**Problem to work on:** Below are lines of data; restate word for word those running from the line containing "DMM TVで視聴可能なアニメを紹介！" to the line containing "Robin is vanaf", inclusive, and no others.

[[ Given data open ]]

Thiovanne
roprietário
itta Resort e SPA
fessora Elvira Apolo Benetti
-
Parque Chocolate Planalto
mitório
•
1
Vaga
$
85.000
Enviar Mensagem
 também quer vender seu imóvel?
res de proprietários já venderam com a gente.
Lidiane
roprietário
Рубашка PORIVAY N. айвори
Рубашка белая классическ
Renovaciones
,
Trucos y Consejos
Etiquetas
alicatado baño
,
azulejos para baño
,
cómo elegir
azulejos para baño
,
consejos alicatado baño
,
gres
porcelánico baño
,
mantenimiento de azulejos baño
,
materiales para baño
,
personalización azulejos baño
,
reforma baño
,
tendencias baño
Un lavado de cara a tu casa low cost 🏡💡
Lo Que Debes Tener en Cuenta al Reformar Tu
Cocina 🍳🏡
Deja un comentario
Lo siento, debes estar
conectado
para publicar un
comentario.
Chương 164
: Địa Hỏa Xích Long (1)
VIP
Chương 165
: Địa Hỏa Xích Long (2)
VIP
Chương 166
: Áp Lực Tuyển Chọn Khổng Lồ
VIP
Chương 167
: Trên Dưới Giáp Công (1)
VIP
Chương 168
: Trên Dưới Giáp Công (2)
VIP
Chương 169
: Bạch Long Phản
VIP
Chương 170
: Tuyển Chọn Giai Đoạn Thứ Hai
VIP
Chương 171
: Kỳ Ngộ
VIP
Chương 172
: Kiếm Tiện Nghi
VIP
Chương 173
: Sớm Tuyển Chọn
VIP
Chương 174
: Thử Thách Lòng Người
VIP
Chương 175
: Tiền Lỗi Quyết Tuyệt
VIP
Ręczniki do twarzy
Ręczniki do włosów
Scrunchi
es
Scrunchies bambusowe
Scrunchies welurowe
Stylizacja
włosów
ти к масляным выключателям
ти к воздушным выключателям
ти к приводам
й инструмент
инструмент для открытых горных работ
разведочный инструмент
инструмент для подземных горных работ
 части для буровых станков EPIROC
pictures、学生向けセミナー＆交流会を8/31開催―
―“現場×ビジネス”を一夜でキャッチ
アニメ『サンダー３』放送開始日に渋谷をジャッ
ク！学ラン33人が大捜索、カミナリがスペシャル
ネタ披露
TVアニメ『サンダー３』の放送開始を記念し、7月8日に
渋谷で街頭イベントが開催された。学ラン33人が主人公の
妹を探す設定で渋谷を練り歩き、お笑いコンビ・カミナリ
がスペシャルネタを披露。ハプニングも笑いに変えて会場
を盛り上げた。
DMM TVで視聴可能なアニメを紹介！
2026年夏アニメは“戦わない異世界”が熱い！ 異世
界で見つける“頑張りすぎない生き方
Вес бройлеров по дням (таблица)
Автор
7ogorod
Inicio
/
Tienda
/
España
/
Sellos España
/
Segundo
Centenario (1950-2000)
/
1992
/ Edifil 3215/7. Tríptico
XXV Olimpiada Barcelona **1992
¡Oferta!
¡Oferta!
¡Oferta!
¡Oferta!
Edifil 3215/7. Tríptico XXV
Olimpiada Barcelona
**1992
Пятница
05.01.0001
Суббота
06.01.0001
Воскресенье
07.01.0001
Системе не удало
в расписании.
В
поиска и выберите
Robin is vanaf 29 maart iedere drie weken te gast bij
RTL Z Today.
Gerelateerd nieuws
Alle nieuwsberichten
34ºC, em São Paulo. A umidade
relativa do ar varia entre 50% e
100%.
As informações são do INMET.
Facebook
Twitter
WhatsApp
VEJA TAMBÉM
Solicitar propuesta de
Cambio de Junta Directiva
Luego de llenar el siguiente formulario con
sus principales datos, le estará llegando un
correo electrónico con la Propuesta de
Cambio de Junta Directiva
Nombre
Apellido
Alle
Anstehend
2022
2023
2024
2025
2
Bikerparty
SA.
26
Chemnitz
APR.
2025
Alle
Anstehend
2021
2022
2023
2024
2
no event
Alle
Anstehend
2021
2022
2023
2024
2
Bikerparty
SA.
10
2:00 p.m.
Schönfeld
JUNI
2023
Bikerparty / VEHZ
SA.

[[ Given data closed ]]

**Result for this exercise:**
DMM TVで視聴可能なアニメを紹介！
2026年夏アニメは“戦わない異世界”が熱い！ 異世
界で見つける“頑張りすぎない生き方
Вес бройлеров по дням (таблица)
Автор
7ogorod
Inicio
/
Tienda
/
España
/
Sellos España
/
Segundo
Centenario (1950-2000)
/
1992
/ Edifil 3215/7. Tríptico
XXV Olimpiada Barcelona **1992
¡Oferta!
¡Oferta!
¡Oferta!
¡Oferta!
Edifil 3215/7. Tríptico XXV
Olimpiada Barcelona
**1992
Пятница
05.01.0001
Суббота
06.01.0001
Воскресенье
07.01.0001
Системе не удало
в расписании.
В
поиска и выберите
Robin is vanaf 29 maart iedere drie weken te gast bij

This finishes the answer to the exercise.